Open 747929791 opened 2 years ago
Thank you for your positive review of FullSubNet+! As I described in my paper, this work was indeed inspired by ChannelSElayer. But we wanted to make more use of some information on the temporal structure, so we used a multi-scale 1D convolution. This is my introduction to MulCA at the time of the rebuttal:
MulCA is a channel attention mechanism that treats sub-bands as channels. The main contribution of MulCA is to assign different weights to different sub-bands in the spectrogram so that the model focuses on the sub-bands that are more discriminative for the noise reduction task. Different from other channel attention mechanisms, MulCA module internally uses multi-scale depth-wise convolution to extract features of the frenquency bin at different time scales as the basis for subsequent computation of channel attention. The convolution is performed independently over each input channel. That is, each convolution kernel extracts temporal features on only one frequency bin. This makes the MulCA module more suitable for processing speech signals on time-frequency domain with smaller parameters and computational cost compared to other channel attention mechanisms. To our best knowledge, we are the first one to propose and apply such channel attention mechanism (i.e. MulCA) to noise reduction tasks. We believe that this lightweight MulCA module can also be combined with other existing state-of-the-art models to further enhance their speech enhancement capabilities.
Thanks for your reply! I think there might be some confusion here. What confused me is that AvgPool1d
appeared after Conv1d
seems to make Conv1d
cannot extract any features. Perhaps the multi-channel attention mechanism should be implemented in other ways here.
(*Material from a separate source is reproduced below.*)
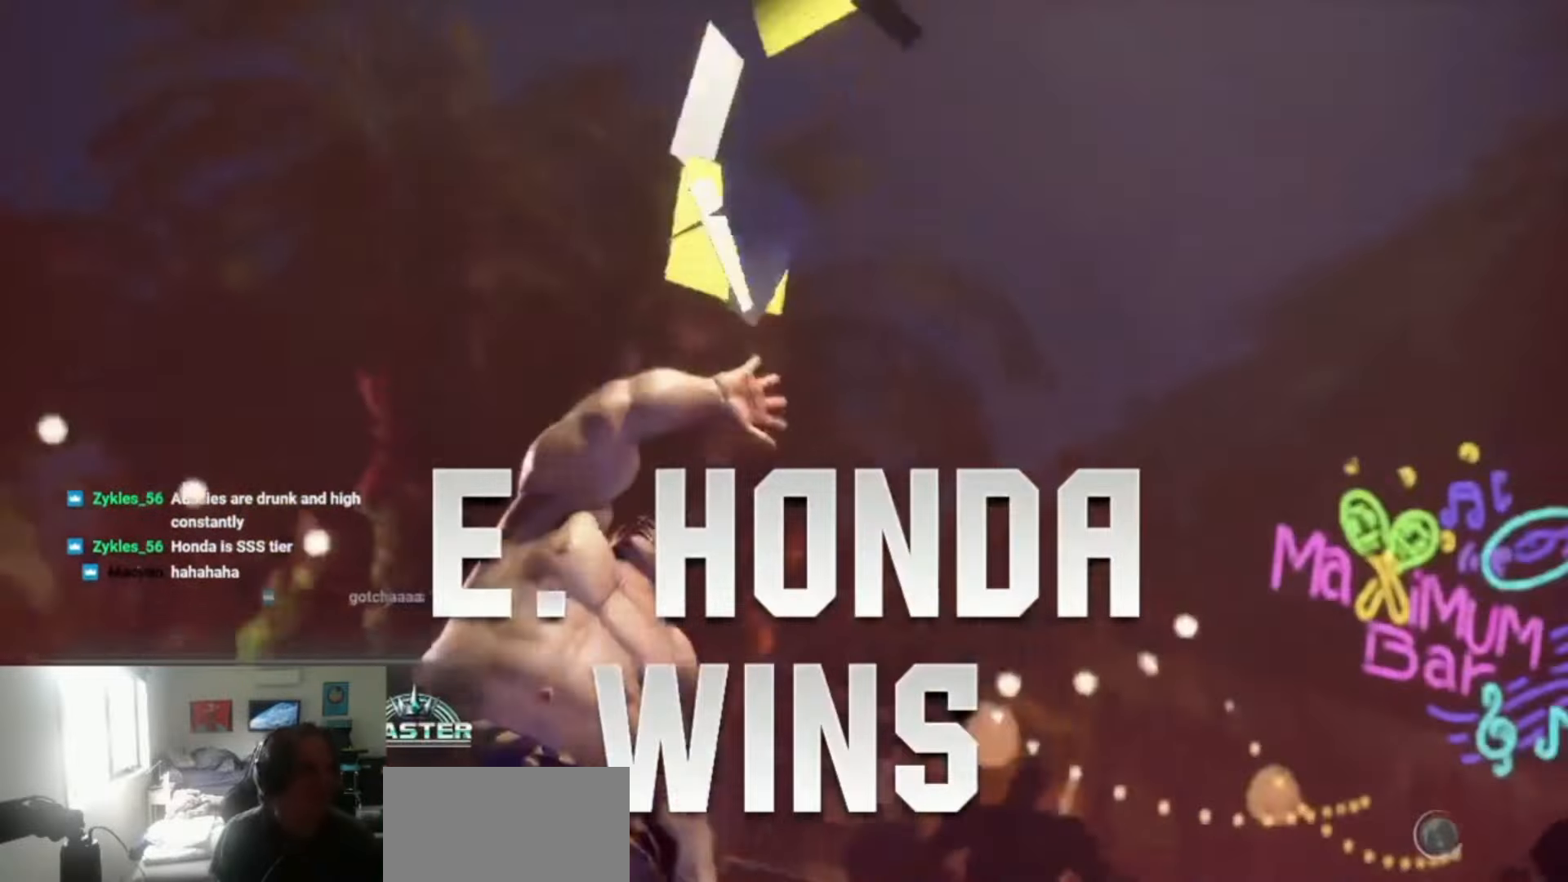
{"buttons": [], "left_stick": "center", "events": []}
Here's a mathematically equivalent version I've implemented:
def Equivalent_Form_MulCA(x:torch.Tensor, module:nn.Module):
"""
args:
x: (batch, channel, time)
module: MulCA nn.Sequential (smallConv1d/middleConv1d/largeConv1d) :
self.smallConv1d = nn.Sequential(
nn.Conv1d(num_channels, num_channels, kernel_size=kersize[0],
groups=num_channels // subband_num),
nn.AdaptiveAvgPool1d(1), # [B, num_channels, 1]
nn.ReLU(inplace=True)
)
"""
# The output of the original implementation
B, C, T = x.size() # [batch, channel, time]
original_result = module(x) # [B, C, 1]
# Use the more simplified equivalent form
kernel_size = module[0].kernel_size[0] # 3/5/10
weight = module[0].weight / (T-kernel_size+1) # [B, 1, kernal_size]
bias = module[0].bias.reshape(1, -1, 1) # [1,B,1]
weight_sum = weight.sum(-1).unsqueeze(0) # [1, B, 1]
approximate_result = x.sum(-1, keepdim=True) * weight_sum + bias # [B, C, 1]
# Correct the small error between approximate_result and the original_result.
# This step seems to be lacking in motivation, as it seems that the model
# should not focus on the few frames on either side of the spectrogram.
approximation_error = (0.0*approximate_result).squeeze(-1) # [B, C]
for k in range(kernel_size):
approximation_error += weight[:, 0, k].unsqueeze(0)*(x[:, :, :k].sum(-1)+x[:, :, T-kernel_size+k+1:].sum(-1))
simplified_result = approximate_result - approximation_error.unsqueeze(-1) # [B, C, 1]
simplified_result = simplified_result.clamp(min=0) # ReLU
print("error ratio:", (approximation_error**2).sum()/(simplified_result**2).sum()) # ~ 0.001
# check original_result and simplified_result is the same
assert torch.allclose(simplified_result, original_result, atol=1e-3, rtol=1e-3)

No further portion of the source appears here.